Reader Questions, Vol. 18, Issue 15

Etiquetteer sent out a reader survey a few days ago (it’s still open; if you’d like to contribute, too, here’s the link) which has yielded some interesting questions. As it happens, Etiquetteer has already answered some of them.

Dear Etiquetteer:

These days, I'm mainly concerned about the rules of etiquette governing messages of condolence.

Dear Etiquetteer:

When to send condolence notes—immediately upon learning of the death, within a month, or at any time?

Dear Etiquetteer:

What is the best way to write notes, especially condolences?

Dear Correspondents:

Etiquetteer put together a fairly comprehensive guide to condolence correspondence in Volume 16 which includes guidelines for sending, and replying to, condolence messages by post, email, and social media.

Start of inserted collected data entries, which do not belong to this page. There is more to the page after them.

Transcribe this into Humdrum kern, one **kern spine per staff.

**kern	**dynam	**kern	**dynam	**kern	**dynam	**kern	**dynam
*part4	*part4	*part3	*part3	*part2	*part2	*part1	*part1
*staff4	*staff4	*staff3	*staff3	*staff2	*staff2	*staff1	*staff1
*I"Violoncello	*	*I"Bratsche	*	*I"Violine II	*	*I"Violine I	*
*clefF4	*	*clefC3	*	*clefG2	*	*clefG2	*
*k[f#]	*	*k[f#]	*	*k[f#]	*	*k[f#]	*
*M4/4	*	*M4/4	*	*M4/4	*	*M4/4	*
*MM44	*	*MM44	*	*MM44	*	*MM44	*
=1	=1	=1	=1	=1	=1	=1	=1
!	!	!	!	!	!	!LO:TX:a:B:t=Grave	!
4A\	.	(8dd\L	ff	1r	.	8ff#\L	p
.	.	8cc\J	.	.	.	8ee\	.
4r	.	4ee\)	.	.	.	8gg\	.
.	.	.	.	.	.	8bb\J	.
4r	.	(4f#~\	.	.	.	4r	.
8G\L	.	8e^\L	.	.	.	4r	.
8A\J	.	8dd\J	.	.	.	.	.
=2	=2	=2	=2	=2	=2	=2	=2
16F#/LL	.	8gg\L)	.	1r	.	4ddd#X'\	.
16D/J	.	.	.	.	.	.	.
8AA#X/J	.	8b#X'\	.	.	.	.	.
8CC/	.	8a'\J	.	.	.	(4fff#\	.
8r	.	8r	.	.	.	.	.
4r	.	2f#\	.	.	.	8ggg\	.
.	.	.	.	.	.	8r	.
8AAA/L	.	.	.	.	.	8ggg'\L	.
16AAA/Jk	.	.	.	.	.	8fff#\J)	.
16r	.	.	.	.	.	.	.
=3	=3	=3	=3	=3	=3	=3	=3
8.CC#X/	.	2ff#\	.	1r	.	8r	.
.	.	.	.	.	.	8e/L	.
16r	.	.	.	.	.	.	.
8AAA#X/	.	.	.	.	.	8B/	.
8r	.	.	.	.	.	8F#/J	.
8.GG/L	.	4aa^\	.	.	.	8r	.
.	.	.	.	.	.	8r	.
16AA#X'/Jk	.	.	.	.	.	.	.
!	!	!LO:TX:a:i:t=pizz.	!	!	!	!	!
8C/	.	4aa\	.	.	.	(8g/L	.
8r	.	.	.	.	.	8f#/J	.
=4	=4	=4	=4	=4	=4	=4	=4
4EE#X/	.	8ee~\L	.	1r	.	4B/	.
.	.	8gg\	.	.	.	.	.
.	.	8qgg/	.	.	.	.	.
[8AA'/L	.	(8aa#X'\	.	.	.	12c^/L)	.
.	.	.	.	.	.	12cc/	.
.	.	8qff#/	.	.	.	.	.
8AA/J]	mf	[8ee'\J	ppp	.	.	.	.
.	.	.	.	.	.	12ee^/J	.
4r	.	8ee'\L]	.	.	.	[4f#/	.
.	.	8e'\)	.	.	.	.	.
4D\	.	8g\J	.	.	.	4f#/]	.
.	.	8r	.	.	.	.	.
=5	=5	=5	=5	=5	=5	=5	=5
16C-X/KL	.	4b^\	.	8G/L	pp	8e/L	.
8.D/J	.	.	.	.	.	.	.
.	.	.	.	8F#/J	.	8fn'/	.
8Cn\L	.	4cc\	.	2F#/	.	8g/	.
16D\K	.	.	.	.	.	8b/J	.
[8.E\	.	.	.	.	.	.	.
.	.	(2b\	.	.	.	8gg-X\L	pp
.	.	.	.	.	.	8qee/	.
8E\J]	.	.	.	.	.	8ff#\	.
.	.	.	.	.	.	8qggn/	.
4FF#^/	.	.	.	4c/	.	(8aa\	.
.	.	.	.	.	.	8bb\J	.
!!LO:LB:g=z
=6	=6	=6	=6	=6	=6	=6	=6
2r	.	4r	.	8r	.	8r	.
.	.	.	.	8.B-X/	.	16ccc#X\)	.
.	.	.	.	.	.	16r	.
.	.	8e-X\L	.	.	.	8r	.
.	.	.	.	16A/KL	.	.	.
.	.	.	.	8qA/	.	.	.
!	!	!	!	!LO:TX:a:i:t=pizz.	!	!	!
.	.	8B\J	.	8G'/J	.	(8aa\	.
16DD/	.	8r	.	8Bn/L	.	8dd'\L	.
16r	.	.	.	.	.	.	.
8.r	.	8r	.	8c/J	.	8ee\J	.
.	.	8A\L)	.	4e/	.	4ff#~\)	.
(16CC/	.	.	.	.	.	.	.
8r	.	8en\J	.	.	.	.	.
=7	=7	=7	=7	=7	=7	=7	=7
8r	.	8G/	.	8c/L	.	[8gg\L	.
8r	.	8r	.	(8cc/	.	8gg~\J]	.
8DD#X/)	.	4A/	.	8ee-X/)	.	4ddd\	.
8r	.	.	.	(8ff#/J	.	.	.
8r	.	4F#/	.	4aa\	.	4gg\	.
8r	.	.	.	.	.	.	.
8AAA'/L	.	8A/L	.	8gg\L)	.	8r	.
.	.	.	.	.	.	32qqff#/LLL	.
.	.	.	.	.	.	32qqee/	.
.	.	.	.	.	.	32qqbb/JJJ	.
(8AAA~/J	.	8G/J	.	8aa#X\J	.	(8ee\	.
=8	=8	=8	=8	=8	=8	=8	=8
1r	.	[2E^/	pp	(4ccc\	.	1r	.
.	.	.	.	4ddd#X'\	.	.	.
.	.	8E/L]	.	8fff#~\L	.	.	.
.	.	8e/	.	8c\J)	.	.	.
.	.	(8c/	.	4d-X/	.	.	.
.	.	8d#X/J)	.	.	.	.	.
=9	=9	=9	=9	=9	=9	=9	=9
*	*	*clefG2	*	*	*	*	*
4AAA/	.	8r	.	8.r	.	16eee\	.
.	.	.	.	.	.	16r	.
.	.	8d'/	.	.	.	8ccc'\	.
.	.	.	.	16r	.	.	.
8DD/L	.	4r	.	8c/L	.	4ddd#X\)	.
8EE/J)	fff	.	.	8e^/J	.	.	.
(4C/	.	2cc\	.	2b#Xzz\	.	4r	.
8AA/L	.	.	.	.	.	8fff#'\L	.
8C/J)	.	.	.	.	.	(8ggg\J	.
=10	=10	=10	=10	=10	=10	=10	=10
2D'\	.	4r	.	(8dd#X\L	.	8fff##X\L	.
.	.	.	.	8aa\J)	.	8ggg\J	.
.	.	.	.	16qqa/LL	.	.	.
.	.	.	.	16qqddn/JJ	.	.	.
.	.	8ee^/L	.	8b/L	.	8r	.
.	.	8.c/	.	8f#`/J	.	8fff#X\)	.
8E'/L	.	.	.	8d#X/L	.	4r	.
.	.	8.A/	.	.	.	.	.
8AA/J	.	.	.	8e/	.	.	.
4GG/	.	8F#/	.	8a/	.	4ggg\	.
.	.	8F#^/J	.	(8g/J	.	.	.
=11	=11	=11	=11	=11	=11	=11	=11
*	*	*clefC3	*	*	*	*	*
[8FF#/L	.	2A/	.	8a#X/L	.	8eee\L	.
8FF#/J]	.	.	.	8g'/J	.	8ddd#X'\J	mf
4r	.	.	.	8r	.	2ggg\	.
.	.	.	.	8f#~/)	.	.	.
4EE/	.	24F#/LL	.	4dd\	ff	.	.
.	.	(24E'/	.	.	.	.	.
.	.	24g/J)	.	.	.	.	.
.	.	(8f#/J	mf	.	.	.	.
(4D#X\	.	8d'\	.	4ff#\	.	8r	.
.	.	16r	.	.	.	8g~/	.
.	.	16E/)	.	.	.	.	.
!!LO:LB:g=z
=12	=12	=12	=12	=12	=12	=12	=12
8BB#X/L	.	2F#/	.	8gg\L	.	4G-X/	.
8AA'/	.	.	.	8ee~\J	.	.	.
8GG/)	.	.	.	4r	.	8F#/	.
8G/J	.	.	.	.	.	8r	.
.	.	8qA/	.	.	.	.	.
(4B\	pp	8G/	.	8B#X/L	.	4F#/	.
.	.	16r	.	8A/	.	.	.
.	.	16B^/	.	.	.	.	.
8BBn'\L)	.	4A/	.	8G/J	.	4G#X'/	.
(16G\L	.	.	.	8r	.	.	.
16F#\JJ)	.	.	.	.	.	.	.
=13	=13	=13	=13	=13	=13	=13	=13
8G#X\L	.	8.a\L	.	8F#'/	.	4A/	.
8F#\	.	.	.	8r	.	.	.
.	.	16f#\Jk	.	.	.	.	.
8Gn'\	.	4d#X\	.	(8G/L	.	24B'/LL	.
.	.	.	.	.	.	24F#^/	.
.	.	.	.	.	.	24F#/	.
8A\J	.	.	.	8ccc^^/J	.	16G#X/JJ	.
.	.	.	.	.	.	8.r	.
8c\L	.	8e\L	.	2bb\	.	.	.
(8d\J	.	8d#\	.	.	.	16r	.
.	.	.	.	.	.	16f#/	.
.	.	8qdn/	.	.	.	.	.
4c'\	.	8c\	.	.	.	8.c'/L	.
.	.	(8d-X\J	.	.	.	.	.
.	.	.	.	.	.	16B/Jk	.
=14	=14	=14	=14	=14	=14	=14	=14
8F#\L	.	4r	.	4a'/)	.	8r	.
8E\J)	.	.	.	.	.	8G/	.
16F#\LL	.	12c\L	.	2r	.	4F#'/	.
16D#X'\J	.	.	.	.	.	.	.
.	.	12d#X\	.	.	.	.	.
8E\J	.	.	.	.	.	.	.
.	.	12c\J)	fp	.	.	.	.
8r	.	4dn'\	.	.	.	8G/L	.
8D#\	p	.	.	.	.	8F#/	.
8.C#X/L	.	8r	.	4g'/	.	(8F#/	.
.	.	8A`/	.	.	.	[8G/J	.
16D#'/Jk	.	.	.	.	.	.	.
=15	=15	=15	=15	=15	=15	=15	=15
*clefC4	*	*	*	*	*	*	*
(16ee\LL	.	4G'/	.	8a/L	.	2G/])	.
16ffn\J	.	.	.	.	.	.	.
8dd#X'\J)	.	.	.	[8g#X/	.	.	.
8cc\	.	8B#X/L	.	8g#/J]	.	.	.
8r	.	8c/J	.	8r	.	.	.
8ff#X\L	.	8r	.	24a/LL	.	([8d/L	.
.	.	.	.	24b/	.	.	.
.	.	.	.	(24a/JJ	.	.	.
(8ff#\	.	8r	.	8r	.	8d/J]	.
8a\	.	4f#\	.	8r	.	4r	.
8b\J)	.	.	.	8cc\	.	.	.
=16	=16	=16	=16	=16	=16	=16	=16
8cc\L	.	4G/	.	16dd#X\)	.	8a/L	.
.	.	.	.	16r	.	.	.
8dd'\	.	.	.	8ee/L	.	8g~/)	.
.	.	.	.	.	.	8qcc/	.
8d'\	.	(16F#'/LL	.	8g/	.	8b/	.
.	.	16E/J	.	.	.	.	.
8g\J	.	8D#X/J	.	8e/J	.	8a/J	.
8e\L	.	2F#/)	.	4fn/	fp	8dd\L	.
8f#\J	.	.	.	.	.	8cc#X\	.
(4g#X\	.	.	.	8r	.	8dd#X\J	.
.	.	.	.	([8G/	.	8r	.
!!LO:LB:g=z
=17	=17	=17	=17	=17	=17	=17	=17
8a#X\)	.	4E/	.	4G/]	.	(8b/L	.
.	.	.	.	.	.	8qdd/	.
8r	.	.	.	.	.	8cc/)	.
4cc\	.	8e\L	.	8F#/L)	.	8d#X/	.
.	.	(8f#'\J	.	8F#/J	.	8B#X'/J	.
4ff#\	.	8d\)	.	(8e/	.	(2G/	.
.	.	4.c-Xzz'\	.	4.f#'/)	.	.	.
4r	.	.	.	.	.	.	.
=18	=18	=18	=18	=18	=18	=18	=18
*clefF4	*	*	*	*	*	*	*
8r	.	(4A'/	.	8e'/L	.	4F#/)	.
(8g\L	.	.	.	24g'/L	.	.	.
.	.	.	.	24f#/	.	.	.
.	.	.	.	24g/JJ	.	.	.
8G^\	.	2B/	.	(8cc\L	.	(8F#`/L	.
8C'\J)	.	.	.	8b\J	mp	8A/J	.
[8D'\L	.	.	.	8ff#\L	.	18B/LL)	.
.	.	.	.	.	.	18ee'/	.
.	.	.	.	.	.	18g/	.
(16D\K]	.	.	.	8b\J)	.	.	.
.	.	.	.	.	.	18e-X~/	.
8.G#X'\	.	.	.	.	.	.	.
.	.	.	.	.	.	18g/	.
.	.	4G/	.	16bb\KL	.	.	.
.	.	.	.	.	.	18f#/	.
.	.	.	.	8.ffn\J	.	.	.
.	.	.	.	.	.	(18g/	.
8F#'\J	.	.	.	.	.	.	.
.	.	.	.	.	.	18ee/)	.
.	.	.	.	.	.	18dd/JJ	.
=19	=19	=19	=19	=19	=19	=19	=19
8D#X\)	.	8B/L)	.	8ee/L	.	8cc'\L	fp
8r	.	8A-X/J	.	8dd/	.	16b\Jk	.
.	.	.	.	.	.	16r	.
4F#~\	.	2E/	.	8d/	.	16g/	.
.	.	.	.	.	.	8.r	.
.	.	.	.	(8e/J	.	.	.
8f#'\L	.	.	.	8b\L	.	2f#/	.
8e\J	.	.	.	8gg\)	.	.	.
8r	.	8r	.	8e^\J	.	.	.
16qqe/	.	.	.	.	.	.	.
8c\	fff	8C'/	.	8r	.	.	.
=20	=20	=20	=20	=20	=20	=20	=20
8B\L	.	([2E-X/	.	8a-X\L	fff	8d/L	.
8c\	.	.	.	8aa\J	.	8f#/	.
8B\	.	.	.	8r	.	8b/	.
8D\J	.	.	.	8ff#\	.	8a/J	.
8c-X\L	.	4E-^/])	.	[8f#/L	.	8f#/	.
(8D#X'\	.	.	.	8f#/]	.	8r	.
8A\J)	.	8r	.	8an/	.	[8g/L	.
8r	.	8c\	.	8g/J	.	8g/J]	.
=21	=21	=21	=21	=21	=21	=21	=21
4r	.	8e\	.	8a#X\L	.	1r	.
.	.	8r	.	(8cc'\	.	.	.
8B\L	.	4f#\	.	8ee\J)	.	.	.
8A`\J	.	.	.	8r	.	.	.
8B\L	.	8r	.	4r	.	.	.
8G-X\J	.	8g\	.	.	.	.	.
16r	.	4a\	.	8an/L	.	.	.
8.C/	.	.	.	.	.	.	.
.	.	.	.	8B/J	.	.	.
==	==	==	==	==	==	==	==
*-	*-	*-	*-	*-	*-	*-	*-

The best way to write notes, of any kind, is to sit down and write them. That may sound flippant, but believe it or not, that’s often the biggest stumbling block.

Dear Etiquetteer:

What Is a nice, quick way to sincerely respond with appreciation to a compliment in conversation?

Dear Complimented:

Truly, nothing more than “Thank you” is needed, though you may add “That’s very kind of you” if that feels too brief. Not everyone is comfortable receiving compliments. If that’s you, changing the subject will steer focus away from you.

Dear Etiquetteer:

Is it ever too late to write a thank-you note?

Dear Thanking:

Not really, but the longer you put it off, the more sweetness you need to slop into it. (And what a timely reminder; That Mr. Dimmick Who Thinks He Knows So Much has more than a few Lovely Notes waiting to be written!)

Dear Etiquetteer:

You notice that someone has food on their face, or something in their hair. Should you say something?

Dear Observant:

You may, but quietly, so as not to call attention from anyone nearby. Often they’ll be grateful. Etiquetteer has come home from parties only to find a dark, malevolent piece of spanikopita stuck in his teeth, leading Etiquetteer to stamp his little foot in a rage and cry out “Why didn’t someone tell me?!”

All that said, gentlemen never approach ladies with concerns about their clothes (for instance, visible underwear), especially if they are strangers. Regardless of the purity of his intent, more often than not it will be interpreted differently. That’s the sort of thing where only ladies can help each other out (and should). Etiquetteer has always loved the euphemism “It’s snowing down south” when a lady’s slip is showing beneath her hem - but that’s only for the Sisterhood. In the same vein, gentlemen have a range of euphemisms for an open fly to share with each other. “XYZ” for “Examine your zipper” is the briefest.

Dear Etiquetteer:

After getting a nice invitation, what should I wear? This goes for both women and men.

Dear Invited:

A Perfectly Proper invitation would provide a dress code. Etiquetteer has written before about the ambiguity of novelty dress codes. (The one in the news most now is the dress code for the just-held Met Gala: “studied triviality.”) Truman Capote did it best for his famous Black and White Ball in 1966. The short answer is, when in doubt, check with your hosts. You may also browse through Etiquetteer’s index for some helpful columns.

Etiquetteer would like to thank all the anonymous readers who responded to this survey. Etiquetteer loves to hear from readers!